** Opening Data to use block **
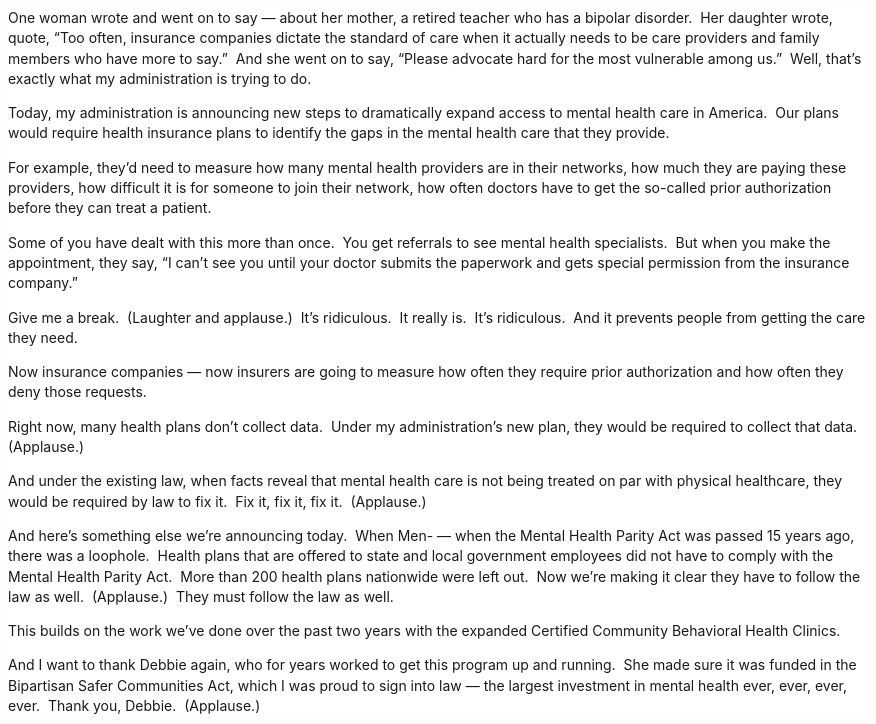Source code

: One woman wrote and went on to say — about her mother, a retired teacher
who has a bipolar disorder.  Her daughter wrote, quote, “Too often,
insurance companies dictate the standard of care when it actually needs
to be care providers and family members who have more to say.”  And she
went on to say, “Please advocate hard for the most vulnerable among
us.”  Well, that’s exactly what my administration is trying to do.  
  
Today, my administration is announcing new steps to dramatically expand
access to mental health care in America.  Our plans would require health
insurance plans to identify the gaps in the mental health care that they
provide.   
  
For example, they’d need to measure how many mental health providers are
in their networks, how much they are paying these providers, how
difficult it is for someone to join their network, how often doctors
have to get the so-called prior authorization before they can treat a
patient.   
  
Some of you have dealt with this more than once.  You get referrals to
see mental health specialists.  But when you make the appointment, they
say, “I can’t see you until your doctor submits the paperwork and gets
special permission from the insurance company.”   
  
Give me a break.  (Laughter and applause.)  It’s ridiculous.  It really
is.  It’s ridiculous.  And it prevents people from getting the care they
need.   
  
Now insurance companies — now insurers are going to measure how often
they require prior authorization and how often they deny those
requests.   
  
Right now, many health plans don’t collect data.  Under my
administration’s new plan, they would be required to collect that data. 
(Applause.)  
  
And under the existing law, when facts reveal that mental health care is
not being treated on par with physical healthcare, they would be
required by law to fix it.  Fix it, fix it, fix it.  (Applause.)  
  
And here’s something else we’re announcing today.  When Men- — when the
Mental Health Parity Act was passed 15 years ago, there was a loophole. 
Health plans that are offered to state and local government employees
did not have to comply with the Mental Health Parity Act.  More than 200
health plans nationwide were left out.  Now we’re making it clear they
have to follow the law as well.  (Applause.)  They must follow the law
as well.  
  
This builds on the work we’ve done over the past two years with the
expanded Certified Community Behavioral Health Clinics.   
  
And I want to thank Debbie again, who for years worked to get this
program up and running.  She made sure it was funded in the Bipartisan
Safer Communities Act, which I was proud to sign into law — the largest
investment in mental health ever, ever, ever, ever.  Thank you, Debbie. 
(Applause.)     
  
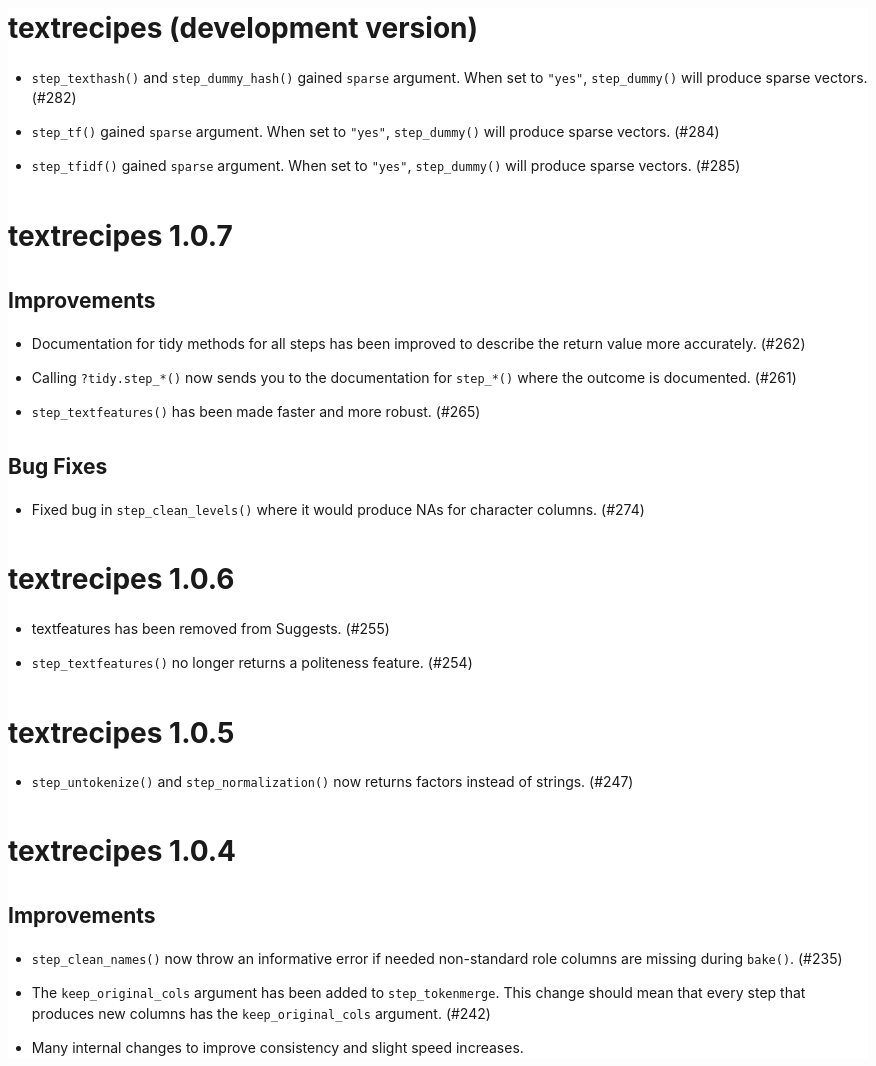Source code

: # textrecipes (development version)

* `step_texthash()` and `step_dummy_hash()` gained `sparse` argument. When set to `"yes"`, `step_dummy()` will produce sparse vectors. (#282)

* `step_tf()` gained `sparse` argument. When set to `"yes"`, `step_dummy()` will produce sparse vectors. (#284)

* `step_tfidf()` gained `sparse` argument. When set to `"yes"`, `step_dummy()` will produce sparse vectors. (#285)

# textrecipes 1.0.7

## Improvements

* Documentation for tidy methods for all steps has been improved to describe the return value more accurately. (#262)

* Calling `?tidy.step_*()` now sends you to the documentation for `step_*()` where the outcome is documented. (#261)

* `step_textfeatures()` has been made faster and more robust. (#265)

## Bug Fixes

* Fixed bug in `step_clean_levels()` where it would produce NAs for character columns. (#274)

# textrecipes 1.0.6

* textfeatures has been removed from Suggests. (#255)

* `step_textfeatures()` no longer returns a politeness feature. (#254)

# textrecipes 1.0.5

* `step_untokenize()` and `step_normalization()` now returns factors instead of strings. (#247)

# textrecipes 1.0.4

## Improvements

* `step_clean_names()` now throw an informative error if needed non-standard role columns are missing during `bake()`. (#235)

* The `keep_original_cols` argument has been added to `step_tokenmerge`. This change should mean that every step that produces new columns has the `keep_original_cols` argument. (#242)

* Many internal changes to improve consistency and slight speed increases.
** Closing Data to use block **
Your task
If pictures are present, they are dropped, and the entries above are written out word for word.

Solution to the exercise
Source code

: One woman wrote and went on to say — about her mother, a retired teacher
who has a bipolar disorder.  Her daughter wrote, quote, “Too often,
insurance companies dictate the standard of care when it actually needs
to be care providers and family members who have more to say.”  And she
went on to say, “Please advocate hard for the most vulnerable among
us.”  Well, that’s exactly what my administration is trying to do.  
  
Today, my administration is announcing new steps to dramatically expand
access to mental health care in America.  Our plans would require health
insurance plans to identify the gaps in the mental health care that they
provide.   
  
For example, they’d need to measure how many mental health providers are
in their networks, how much they are paying these providers, how
difficult it is for someone to join their network, how often doctors
have to get the so-called prior authorization before they can treat a
patient.   
  
Some of you have dealt with this more than once.  You get referrals to
see mental health specialists.  But when you make the appointment, they
say, “I can’t see you until your doctor submits the paperwork and gets
special permission from the insurance company.”   
  
Give me a break.  (Laughter and applause.)  It’s ridiculous.  It really
is.  It’s ridiculous.  And it prevents people from getting the care they
need.   
  
Now insurance companies — now insurers are going to measure how often
they require prior authorization and how often they deny those
requests.   
  
Right now, many health plans don’t collect data.  Under my
administration’s new plan, they would be required to collect that data. 
(Applause.)  
  
And under the existing law, when facts reveal that mental health care is
not being treated on par with physical healthcare, they would be
required by law to fix it.  Fix it, fix it, fix it.  (Applause.)  
  
And here’s something else we’re announcing today.  When Men- — when the
Mental Health Parity Act was passed 15 years ago, there was a loophole. 
Health plans that are offered to state and local government employees
did not have to comply with the Mental Health Parity Act.  More than 200
health plans nationwide were left out.  Now we’re making it clear they
have to follow the law as well.  (Applause.)  They must follow the law
as well.  
  
This builds on the work we’ve done over the past two years with the
expanded Certified Community Behavioral Health Clinics.   
  
And I want to thank Debbie again, who for years worked to get this
program up and running.  She made sure it was funded in the Bipartisan
Safer Communities Act, which I was proud to sign into law — the largest
investment in mental health ever, ever, ever, ever.  Thank you, Debbie. 
(Applause.)     
  
Source code

: # textrecipes (development version)

* `step_texthash()` and `step_dummy_hash()` gained `sparse` argument. When set to `"yes"`, `step_dummy()` will produce sparse vectors. (#282)

* `step_tf()` gained `sparse` argument. When set to `"yes"`, `step_dummy()` will produce sparse vectors. (#284)

* `step_tfidf()` gained `sparse` argument. When set to `"yes"`, `step_dummy()` will produce sparse vectors. (#285)

# textrecipes 1.0.7

## Improvements

* Documentation for tidy methods for all steps has been improved to describe the return value more accurately. (#262)

* Calling `?tidy.step_*()` now sends you to the documentation for `step_*()` where the outcome is documented. (#261)

* `step_textfeatures()` has been made faster and more robust. (#265)

## Bug Fixes

* Fixed bug in `step_clean_levels()` where it would produce NAs for character columns. (#274)

# textrecipes 1.0.6

* textfeatures has been removed from Suggests. (#255)

* `step_textfeatures()` no longer returns a politeness feature. (#254)

# textrecipes 1.0.5

* `step_untokenize()` and `step_normalization()` now returns factors instead of strings. (#247)

# textrecipes 1.0.4

## Improvements

* `step_clean_names()` now throw an informative error if needed non-standard role columns are missing during `bake()`. (#235)

* The `keep_original_cols` argument has been added to `step_tokenmerge`. This change should mean that every step that produces new columns has the `keep_original_cols` argument. (#242)

* Many internal changes to improve consistency and slight speed increases.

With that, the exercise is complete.